Одной из умозрительных, трудноуловимых примет лица да и всего облика Мценского была для меня некая особенность скорее нравственного, нежели физиологического происхождения, а именно: способность таких людей сохранять до глубокой старости моложавость, а точнее — печать молодости, владеть так называемым «первым лицом» в отличие от людей, меняющих лица на жизненных этапах, способность сохранять даже не столько следы былой телесной красоты, сколько «процент» внутренней неиспорченности. Молодость проглядывала в этих лицах как запахи лета в сушеной малине, как воспоминание о нездешних, южноамериканских страстях в аромате перемолотых зерен кофе. Такое лицо, такой образ хранили в себе приметы личности. И человека по этим приметам всегда можно было узнать, даже по прошествии многих лет после знакомства с ним. Даже по прошествии жизни этого человека. И еще: в таком человеке всегда было возможным в какой-то мере воскресить его прошлое, то, как выглядел он в детстве, юности — всегда. И таких лиц много. Или немало. Стоит лишь внимательно к ним приглядеться, и вы убедитесь, что человек просматривается вдаль, до истока, как просматривается любая из живых рек на лице земли.

Вот только зубы… Мценский, когда меня подвели к нему, растерянно улыбнулся. Зубы! Откуда они у него, такие белые, цельные? В своих записках он определенно заявлял, что зубы на дороге выпадали в первую очередь, прежде волос и ногтей. Улыбнулся мне Викентий Валентинович уже после невыразимо тоскливого и тошного, холодного ритуала, после невыносимо-скучной речи служителя крематория, после магнитофонной, какой-то зачуханной отходной музычки, после всей этой вымученной сдержанности и сведения в прискорбную мину лицевых мускулов в процедуре прощания. Прикрывая белозубый рот трясущейся ладонью, Викентий Валентинович заговорил со мной, невнятно выдавливая из себя тяжелые, как бы с примесью погребального словесного железа фразы:



— Вот, ж-жубы вштавил, мошты. Не привык еще. Так што ижвините. Полный рот дикчии.

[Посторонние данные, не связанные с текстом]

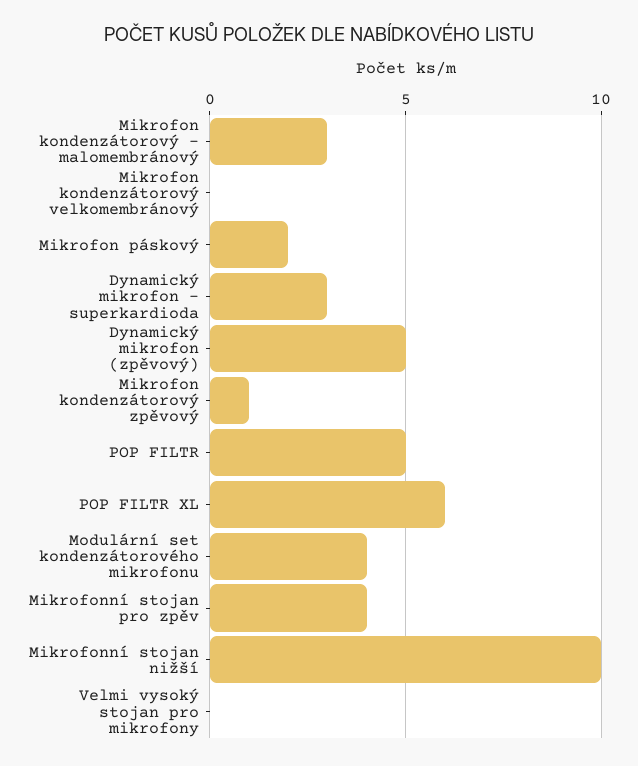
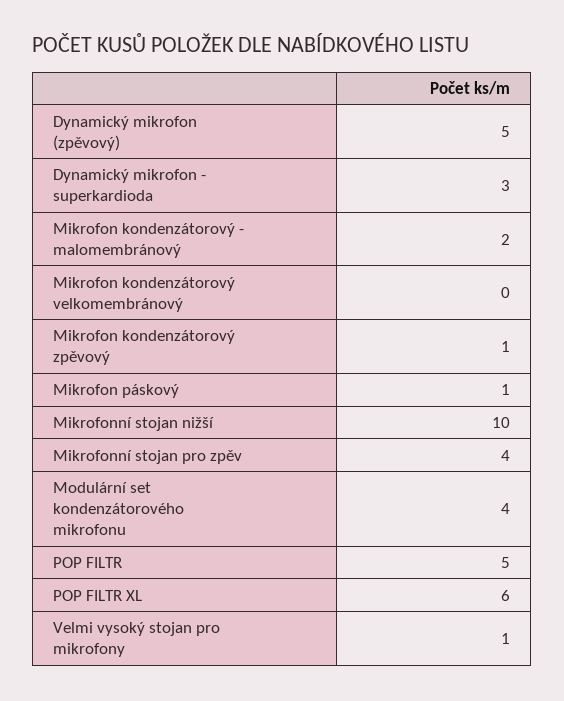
  {
-   "Mikrofon kondenzátorový - malomembránový": 3,
+   "Mikrofon kondenzátorový - malomembránový": 2,
    "Mikrofon kondenzátorový velkomembránový": 0,
-   "Mikrofon páskový": 2,
+   "Mikrofon páskový": 1,
    "Dynamický mikrofon - superkardioda": 3,
    "Dynamický mikrofon (zpěvový)": 5,
    "Mikrofon kondenzátorový zpěvový": 1,
    "POP FILTR": 5,
    "POP FILTR XL": 6,
    "Modulární set kondenzátorového mikrofonu": 4,
    "Mikrofonní stojan pro zpěv": 4,
    "Mikrofonní stojan nižší": 10,
-   "Velmi vysoký stojan pro mikrofony": 0
+   "Velmi vysoký stojan pro mikrofony": 1
  }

Мценский тут же, на бетонной дороге, ведущей от крематория к городу, познакомил меня со своим сыном:

— Шын мой Игорек. Воевал в Афганистане.

Можно было и не объяснять: на сереньком, под иностранный твид, спортивном пиджачке юноши из-под правого пиджачного отворота выглядывала алая звездочка боевого ордена. Да и лицо парня, наполовину обгоревшее, как бы несущее на себе разом обе сакраментальные печати бытия — жизни и смерти, — в соседстве с Красной Звездой говорило о многом.

Возле нас троих остановился похоронный автобус, битком набитый «участниками», со скрежетом открылась передняя дверца: нас приглашали. Но Мценский, приложив руку к груди, вежливо отказался от услуги, благодарно махнув шоферу рукой несколько раз: езжай, дескать. Мне тоже захотелось немного развеяться, пройтись, благо погожий день заманивал, не отпускал. Игорек, видимо, все еще сторонился тесного, лоб в лоб, общения с людьми в транспорте, на собраниях, когда тебя пусть и не станут нагло, в упор разглядывать, предупредительно отвернутся даже, и все же… а потому, не раздумывая, присоединился к нам. Автобус, изрыгнув сизое облако перегара, покатился, гулко считая широкие расщелины в стыках бетонки.

Сдержанно, двумя-тремя словами помянув Геннадия Авдеевича (распространяться о покойнике не хотелось — все-таки свежая рана, что ни говори, сама по себе саднит), решил я тактично, на полном серьезе, повести речь о «Записках пациента» и прежде всего сообщить о том, что Геннадий Авдеевич передал мне записки во временное пользование, потому что я, в некотором смысле, сочиняю, и прочая, и прочая.